Deutschland

Merz ließ Tausende Strafanzeigen gegen Online-Kritiker stellen – teils mit Hausdurchsuchungen

Seit 2021 ließ Merz fast 5.000 Strafanträge wegen Online-Beleidigungen einreichen, teilweise über die Abmahnagentur "So Done". In Einzelfällen führten die Anzeigen zu Hausdurchsuchungen, darunter bei einer schwerbehinderten Rentnerin. Trotz der Masse an Verfahren blieb eine strafrechtliche Verurteilung zumeist die Ausnahme.
Merz ließ Tausende Strafanzeigen gegen Online-Kritiker stellen – teils mit HausdurchsuchungenQuelle: Gettyimages.ru © Sean Gallup

Seit 2021 hat der CDU-Vorsitzende und Deutsche Bundeskanzler Friedrich Merz Hunderte Strafanzeigen wegen angeblicher Beleidigungen gegen sich gestellt oder begleiten lassen.

Recherchen der Welt am Sonntag ergaben, dass der Politiker systematisch gegen Kritiker in sozialen Medien vorgegangen ist.

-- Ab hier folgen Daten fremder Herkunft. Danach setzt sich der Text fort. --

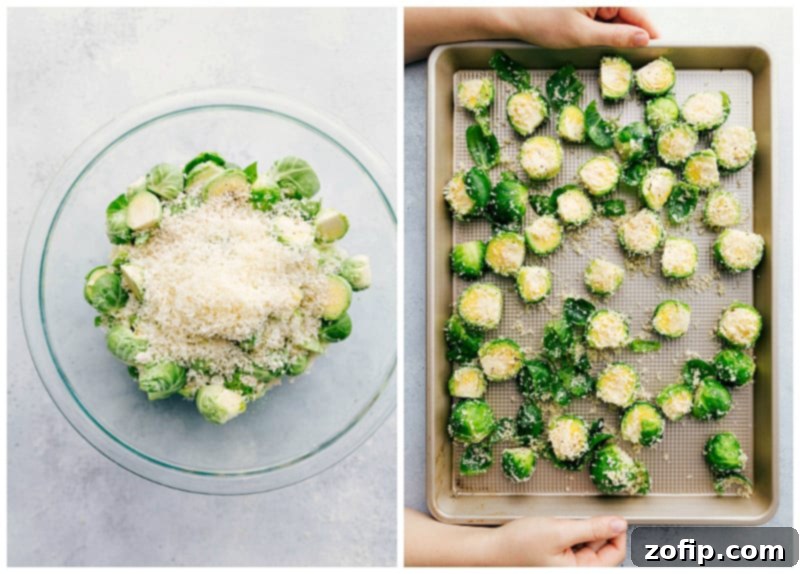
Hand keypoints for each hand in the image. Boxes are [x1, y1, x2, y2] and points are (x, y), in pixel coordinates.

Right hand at [404, 509, 627, 566]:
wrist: (491, 549)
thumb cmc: (519, 544)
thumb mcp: (559, 530)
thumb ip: (592, 528)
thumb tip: (619, 524)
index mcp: (581, 572)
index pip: (615, 553)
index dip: (616, 531)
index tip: (612, 515)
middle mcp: (576, 572)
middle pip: (603, 548)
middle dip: (593, 529)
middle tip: (575, 519)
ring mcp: (568, 567)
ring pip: (589, 545)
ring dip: (581, 531)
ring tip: (560, 525)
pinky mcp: (559, 560)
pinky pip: (575, 545)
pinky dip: (570, 534)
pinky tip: (555, 529)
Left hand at [499, 7, 658, 48]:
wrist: (513, 17)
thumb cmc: (541, 22)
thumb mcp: (582, 34)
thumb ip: (615, 36)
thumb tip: (642, 38)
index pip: (635, 10)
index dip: (647, 28)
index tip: (658, 42)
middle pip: (625, 12)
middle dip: (629, 31)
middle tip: (635, 54)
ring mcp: (589, 0)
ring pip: (612, 16)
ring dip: (614, 31)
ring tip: (607, 48)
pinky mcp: (581, 4)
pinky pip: (599, 16)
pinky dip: (601, 28)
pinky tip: (596, 39)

Teilweise arbeitete er dabei mit der Agentur "So Done" zusammen, die das Internet nach beleidigenden Beiträgen durchsucht und diese zur Anzeige bringt. Die Agentur erhält dann die Hälfte der eingetriebenen Geldstrafen und Schadensersatzzahlungen.

Einige der Strafanzeigen führten zu drastischen Maßnahmen: In mindestens zwei dokumentierten Fällen kam es zu Hausdurchsuchungen. So wurde bei einer schwerbehinderten Rentnerin mit jüdischen Wurzeln, die Merz als "kleinen Nazi" bezeichnet hatte, trotz sofortigem Geständnis das Mobiltelefon beschlagnahmt. Das Gerät diente der Frau zur Kommunikation mit Ärzten und Pflegediensten.

In einem anderen Fall wurde bei einem Mann, der Merz als "drecks Suffkopf" bezeichnet hatte, ebenfalls eine Durchsuchung durchgeführt, die später von einem Gericht als rechtswidrig eingestuft wurde.

Dokumente der von Merz beauftragten Kanzlei zeigen eine durchnummerierte Liste der Strafanzeigen, die bis zur Nummer 4.999 reicht. 

Die Praxis von Merz sorgt auch innerhalb der CDU für Diskussionen

Parteifreunde warnen, dass die aggressive Verfolgung von Beleidigungen das politische Ansehen der Union beschädigen könnte, insbesondere nachdem Hausdurchsuchungen bei Bürgern wie im Fall des Medienwissenschaftlers Norbert Bolz oder bei der "Schwachkopf"-Beleidigung gegen Robert Habeck für öffentliche Empörung gesorgt hatten.

Strafrechtsprofessorin Frauke Rostalski weist darauf hin, dass die Reaktionen auf Online-Äußerungen oft unverhältnismäßig seien. Die Verfolgung rechtlich fragwürdiger oder geringfügiger Beleidigungen könne "Formen der Selbstzensur" erzeugen und damit die Meinungsfreiheit gefährden.

Trotz der hohen Zahl der Verfahren blieben Verurteilungen selten, während Kritik an der Praxis sowohl juristisch als auch politisch deutlich wurde.